(Text section begins)

Have you tried the exclude filtered option? That invokes a molecular formula checker loosely based on the 7 Golden Rules by Kind et al, 2007. Currently the following rules are implemented. If any of these are violated, the calculated molecular formula is excluded.

  • MM Element rule (Wiley 500, limited to CHNOPS+Hal)
  • Nitrogen rule
  • RDBE rule

Best regards,

Stephan

Hi Stephan,

the idea with the element ratios and some tresholds for these parametes are also defined in the publication you mentioned (http://www.biomedcentral.com/content/pdf/1471-2105-8-105.pdf). In the table on page 8 you have actually some ranges for these element ratios, which might be helpful to include as filters.

Best regards,

Sascha

Hi Sascha,

thanks for pointing me to this rule. I have added the C/H and hetereatoms/C ratio checks and refactored the node dialog slightly. I haven't had time yet to extensively test the implementation.

I would be grateful if you could take a look and see if it behaves properly.

You can now filter by the nitrogen rule, element ratios, and element occurrences based on the pre-defined sets provided in the article that were derived from the two spectral databases they used.

Best regards,

Stephan

Hi Stephan,

thanks again for your fast implementation of my suggestions. The node behaves still properly as far is i have checked it and i think the results look already much better now.

However, there is still one disadvantage when i want to apply this node for my purpose, the evaluation of mass spectrometry data of organic molecules. All compounds i am interested in have a carbon backbone, but the "Sum Formula" node generates also formulas without a single carbon atom. Therefore, i would like to know if it is possible to include in the node GUI also a table, where the user can define minimum number of atoms considered per element? I dont know if these constraints would also decrease the computational time required to generate the formulas for a given mass (which can be in the range of several minutes for a mass of about 1000), as the general formula space is than bounded by certain tresholds.

(Text section ends)
(Data to examine begins)

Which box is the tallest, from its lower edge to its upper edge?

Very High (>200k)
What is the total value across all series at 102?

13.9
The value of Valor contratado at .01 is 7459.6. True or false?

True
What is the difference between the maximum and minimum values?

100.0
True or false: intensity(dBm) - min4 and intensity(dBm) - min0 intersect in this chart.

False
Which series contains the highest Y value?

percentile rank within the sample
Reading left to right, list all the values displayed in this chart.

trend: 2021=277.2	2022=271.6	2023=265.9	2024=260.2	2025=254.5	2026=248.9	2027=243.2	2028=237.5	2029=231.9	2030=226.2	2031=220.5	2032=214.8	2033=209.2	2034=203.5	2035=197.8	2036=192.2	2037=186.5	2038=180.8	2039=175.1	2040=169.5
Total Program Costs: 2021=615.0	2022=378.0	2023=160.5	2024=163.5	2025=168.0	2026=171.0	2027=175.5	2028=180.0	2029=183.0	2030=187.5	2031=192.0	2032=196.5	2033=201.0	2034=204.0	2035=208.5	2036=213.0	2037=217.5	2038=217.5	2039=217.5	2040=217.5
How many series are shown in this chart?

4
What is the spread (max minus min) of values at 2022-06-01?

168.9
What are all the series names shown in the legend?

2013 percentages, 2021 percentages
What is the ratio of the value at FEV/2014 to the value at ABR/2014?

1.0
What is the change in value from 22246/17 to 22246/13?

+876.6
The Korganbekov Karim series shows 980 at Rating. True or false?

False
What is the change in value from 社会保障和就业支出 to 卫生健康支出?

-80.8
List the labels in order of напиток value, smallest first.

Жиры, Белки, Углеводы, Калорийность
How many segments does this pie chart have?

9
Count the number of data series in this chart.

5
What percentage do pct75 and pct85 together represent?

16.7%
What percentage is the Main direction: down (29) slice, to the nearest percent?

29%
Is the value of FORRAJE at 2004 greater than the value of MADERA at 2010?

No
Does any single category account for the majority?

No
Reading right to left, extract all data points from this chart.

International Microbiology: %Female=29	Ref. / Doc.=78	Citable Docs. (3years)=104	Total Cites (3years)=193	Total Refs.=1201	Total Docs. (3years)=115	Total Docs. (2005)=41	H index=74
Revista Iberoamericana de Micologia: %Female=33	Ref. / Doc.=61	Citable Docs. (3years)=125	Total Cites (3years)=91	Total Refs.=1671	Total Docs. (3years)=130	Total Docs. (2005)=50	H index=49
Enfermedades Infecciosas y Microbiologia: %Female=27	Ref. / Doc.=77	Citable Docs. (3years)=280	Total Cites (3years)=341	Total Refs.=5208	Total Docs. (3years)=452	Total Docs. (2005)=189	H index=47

(Data to examine ends)

Exercise details => According to the molecular formula discussion above, why does Sascha want a table in the node GUI for setting a minimum number of atoms per element? Answer in one to three sentences.

Output => Sascha uses the node to evaluate mass spectrometry data of organic molecules, and all the compounds of interest have a carbon backbone. The "Sum Formula" node also generates formulas that contain no carbon atom, so a per-element minimum would exclude those.